Under FreeBSD it would appear that I do have a keyboard issue, but when I boot into a "live Linux distro" from DVD on the same system on which FreeBSD is installed, I do not have any of the same keyboard issues.


----------



## trh411 (Dec 27, 2012)

wblock@ said:
			
		

> Keyboard problem?



In thinking about the strange keyboard behavior under FreeBSD, I removed the keyboard from the system, turned it upside down, give it a few shakes, gave it a few sharp taps on its underside, and pressed every single key (all 110 of them) a couple of times. Then I reconnected and attempted a reboot.

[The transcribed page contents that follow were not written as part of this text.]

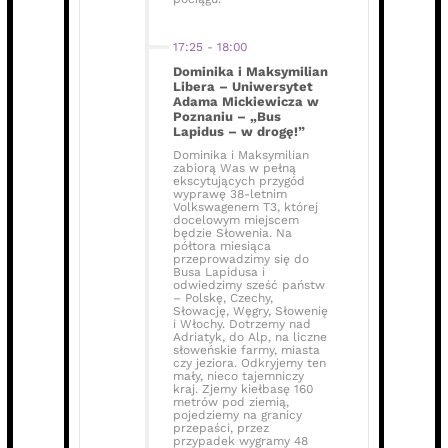
17:25
-
18:00
Dominika i Maksymilian
Libera – Uniwersytet
Adama Mickiewicza w
Poznaniu – „Bus
Lapidus – w drogę!”
Dominika i Maksymilian
zabiorą Was w pełną
ekscytujących przygód
wyprawę 38-letnim
Volkswagenem T3, której
docelowym miejscem
będzie Słowenia. Na
półtora miesiąca
przeprowadzimy się do
Busa Lapidusa i
odwiedzimy sześć państw
– Polskę, Czechy,
Słowację, Węgry, Słowenię
i Włochy. Dotrzemy nad
Adriatyk, do Alp, na liczne
słoweńskie farmy, miasta
czy jeziora. Odkryjemy ten
mały, nieco tajemniczy
kraj. Zjemy kiełbasę 160
metrów pod ziemią,
pojedziemy na granicy
przepaści, przez
przypadek wygramy 48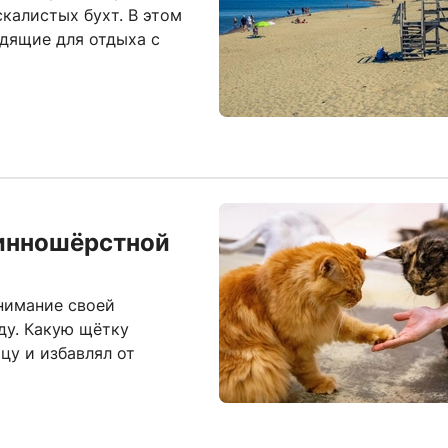
калистых бухт. В этом
дящие для отдыха с
инношёрстной
нимание своей
ду. Какую щётку
цу и избавлял от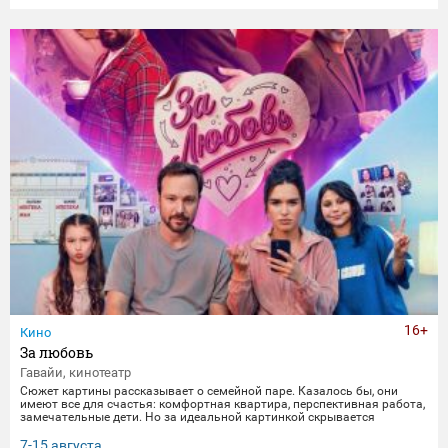
16+
Кино
За любовь
Гавайи, кинотеатр
Сюжет картины рассказывает о семейной паре. Казалось бы, они
имеют все для счастья: комфортная квартира, перспективная работа,
замечательные дети. Но за идеальной картинкой скрывается
глубокий кризис. Каждый из супругов уже давно негласно живет своей
жизнью, убегая от рутины и последствий быта. Однажды пара
7-15 августа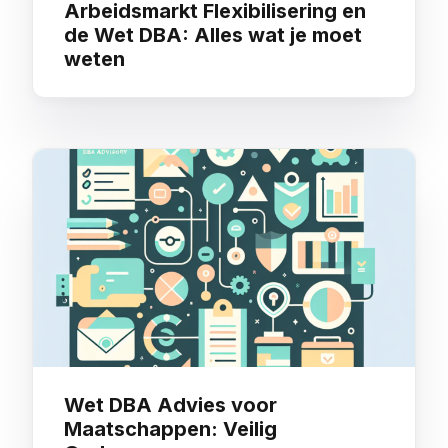
Arbeidsmarkt Flexibilisering en
de Wet DBA: Alles wat je moet
weten
Wet DBA Advies voor
Maatschappen: Veilig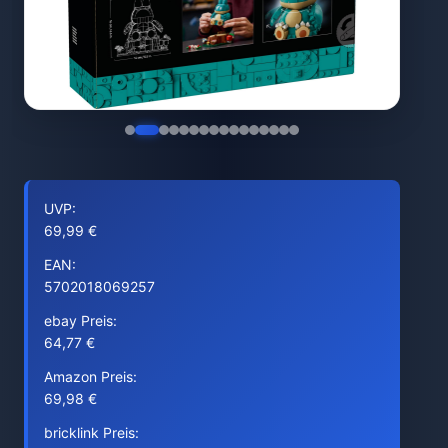
UVP:
69,99 €
EAN:
5702018069257
ebay Preis:
64,77 €
Amazon Preis:
69,98 €
bricklink Preis: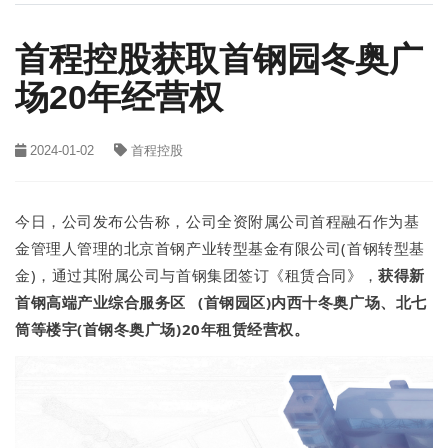
首程控股获取首钢园冬奥广
场20年经营权
2024-01-02
首程控股
今日，公司发布公告称，公司全资附属公司首程融石作为基
金管理人管理的北京首钢产业转型基金有限公司(首钢转型基
金)，通过其附属公司与首钢集团签订《租赁合同》，
获得
新
首钢高端产业综合服务区
(首钢园区)内西十冬奥广场、北七
筒等楼宇(首钢冬奥广场)20年租赁经营权。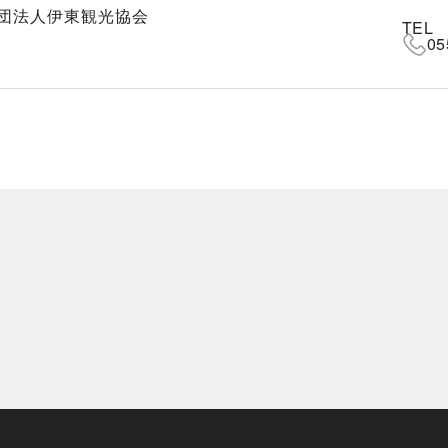
団法人伊東観光協会
TEL
05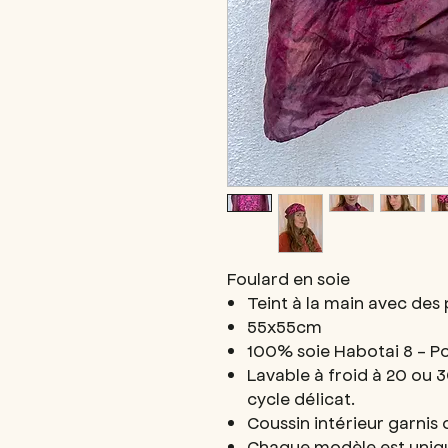
Foulard en soie
Teint à la main avec des 
55x55cm
100% soie Habotai 8 - P
Lavable à froid à 20 ou 
cycle délicat.
Coussin intérieur garnis 
Chaque modèle est uniq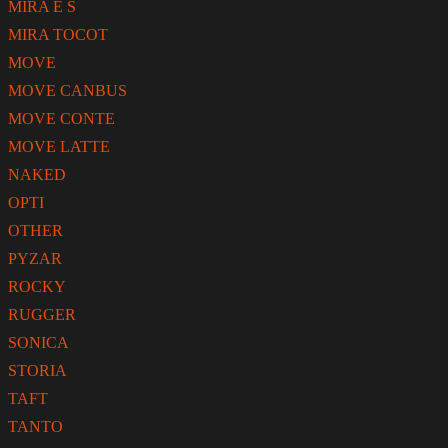
MIRA E S
MIRA TOCOT
MOVE
MOVE CANBUS
MOVE CONTE
MOVE LATTE
NAKED
OPTI
OTHER
PYZAR
ROCKY
RUGGER
SONICA
STORIA
TAFT
TANTO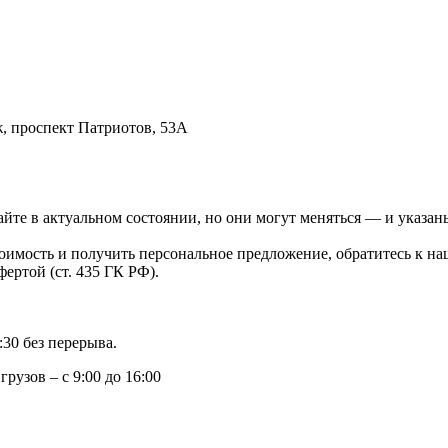
 проспект Патриотов, 53А
йте в актуальном состоянии, но они могут меняться — и указаны
тоимость и получить персональное предложение, обратитесь к 
ертой (ст. 435 ГК РФ).
:30 без перерыва.
рузов – с 9:00 до 16:00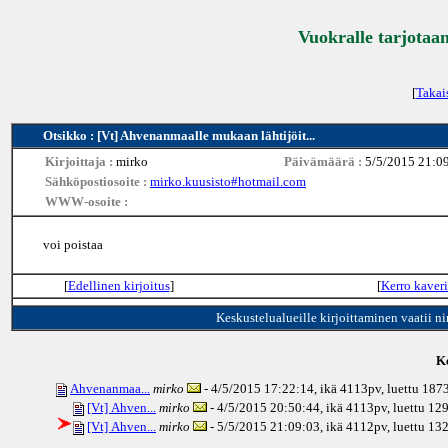
Vuokralle tarjotaan
[
Takai
Otsikko : [Vt] Ahvenanmaalle mukaan lähtijöit...
Kirjoittaja :
mirko
Päivämäärä :
5/5/2015 21:0
Sähköpostiosoite :
mirko.kuusisto#hotmail.com
WWW-osoite :
voi poistaa
[
Edellinen kirjoitus
]
[
Kerro kaveri
Keskustelualueille kirjoittaminen vaatii n
Ke
Ahvenanmaa...
mirko
- 4/5/2015 17:22:14, ikä
4113pv
, luettu 187
[Vt] Ahven...
mirko
- 4/5/2015 20:50:44, ikä
4113pv
, luettu 12
[Vt] Ahven...
mirko
- 5/5/2015 21:09:03, ikä
4112pv
, luettu 13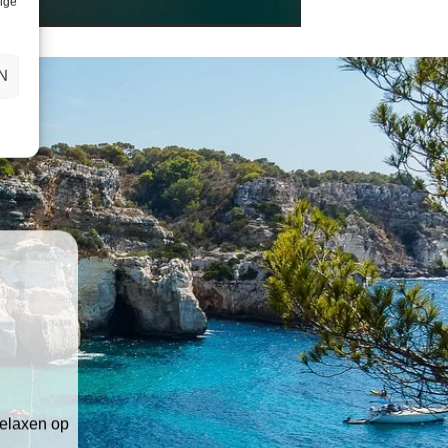
lige
N
relaxen op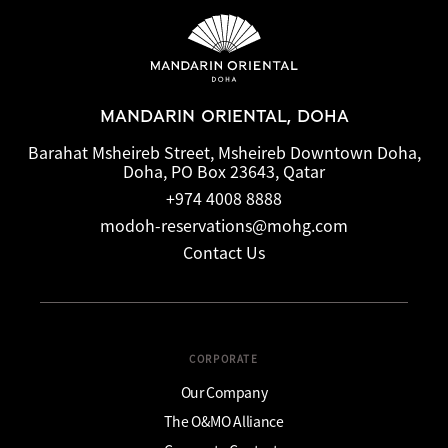
MANDARIN ORIENTAL, DOHA
Barahat Msheireb Street, Msheireb Downtown Doha,
Doha, PO Box 23643, Qatar
+974 4008 8888
modoh-reservations@mohg.com
Contact Us
CORPORATE
Our Company
The O&MO Alliance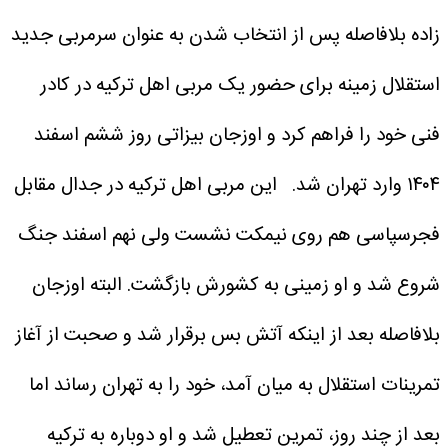
زاده بلافاصله پس از انتخاب شدن به عنوان سرمربی جدید
استقلال زمینه برای حضور یک مربی اهل ترکیه در کادر
فنی خود را فراهم کرد و اوزجان بیزاتی روز ششم اسفند
۱۴۰۴ وارد تهران شد.
این مربی اهل ترکیه در جدال مقابل
فجرسپاسی هم روی نیمکت نشست ولی نهم اسفند جنگ
شروع شد و او زمینی به کشورش بازگشت. البته اوزجان
بلافاصله بعد از اینکه آتش بس برقرار شد و صحبت از آغاز
تمرینات استقلال به میان آمد، خود را به تهران رساند اما
بعد از چند روز، تمرین تعطیل شد و او دوباره به ترکیه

Apparently there was foreign material in the keyboard which I shook/tapped out or there was a stuck key, becuase now it functions normally. The system now boots to a login prompt every time without fail. I can login as a normal user, but still cannot SU to root. However, I can log in as root.

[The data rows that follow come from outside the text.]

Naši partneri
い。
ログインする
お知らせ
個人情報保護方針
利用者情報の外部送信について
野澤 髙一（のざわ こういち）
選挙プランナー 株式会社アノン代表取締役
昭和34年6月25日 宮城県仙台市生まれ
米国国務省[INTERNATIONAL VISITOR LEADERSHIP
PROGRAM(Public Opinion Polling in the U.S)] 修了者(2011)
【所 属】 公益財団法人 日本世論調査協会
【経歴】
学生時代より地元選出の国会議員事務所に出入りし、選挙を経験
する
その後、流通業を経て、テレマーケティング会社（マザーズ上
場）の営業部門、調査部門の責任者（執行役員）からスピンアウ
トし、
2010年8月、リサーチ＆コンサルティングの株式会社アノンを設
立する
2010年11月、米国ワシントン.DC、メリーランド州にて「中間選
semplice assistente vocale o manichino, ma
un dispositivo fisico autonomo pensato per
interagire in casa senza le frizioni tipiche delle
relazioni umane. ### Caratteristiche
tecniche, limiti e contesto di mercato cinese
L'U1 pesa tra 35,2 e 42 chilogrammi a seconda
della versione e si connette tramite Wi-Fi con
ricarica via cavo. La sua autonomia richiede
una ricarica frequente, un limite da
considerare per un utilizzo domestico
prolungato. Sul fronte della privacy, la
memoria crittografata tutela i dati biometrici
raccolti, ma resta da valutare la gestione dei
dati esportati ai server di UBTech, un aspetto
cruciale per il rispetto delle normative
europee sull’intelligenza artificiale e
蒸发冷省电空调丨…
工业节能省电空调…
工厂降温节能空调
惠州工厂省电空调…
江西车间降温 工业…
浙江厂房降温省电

If I HAD SUFFICIENT forum status I would edit this post to show it as solved.

Thanks.


----------



## fonz (Dec 27, 2012)

trh411 said:
			
		

> I can login as a normal user, but still cannot SU to root. However, I can log in as root.


In order to be allowed to su(1) to root, the user in question needs to be a member of the wheel group.

Fonz


----------



## fonz (Dec 27, 2012)

trh411 said:
			
		

> If I had sufficient forum status I would edit this post to show it as solved.


Until you're there (ten posts and ten days membership, if I recall correctly) you can PM any moderator or admin and ask them to do it for you.

Fonz


----------



## kpa (Dec 27, 2012)

fonz said:
			
		

> Until you're there (ten posts and ten days membership, if I recall correctly) you can PM any moderator or admin and ask them to do it for you.
> 
> Fonz



It's all explained in the sign-up email


----------



## fonz (Dec 27, 2012)

kpa said:
			
		

> It's all explained in the sign-up email


Yet it still remains one of the most F A'ed Qs [sic] 

Fonz


----------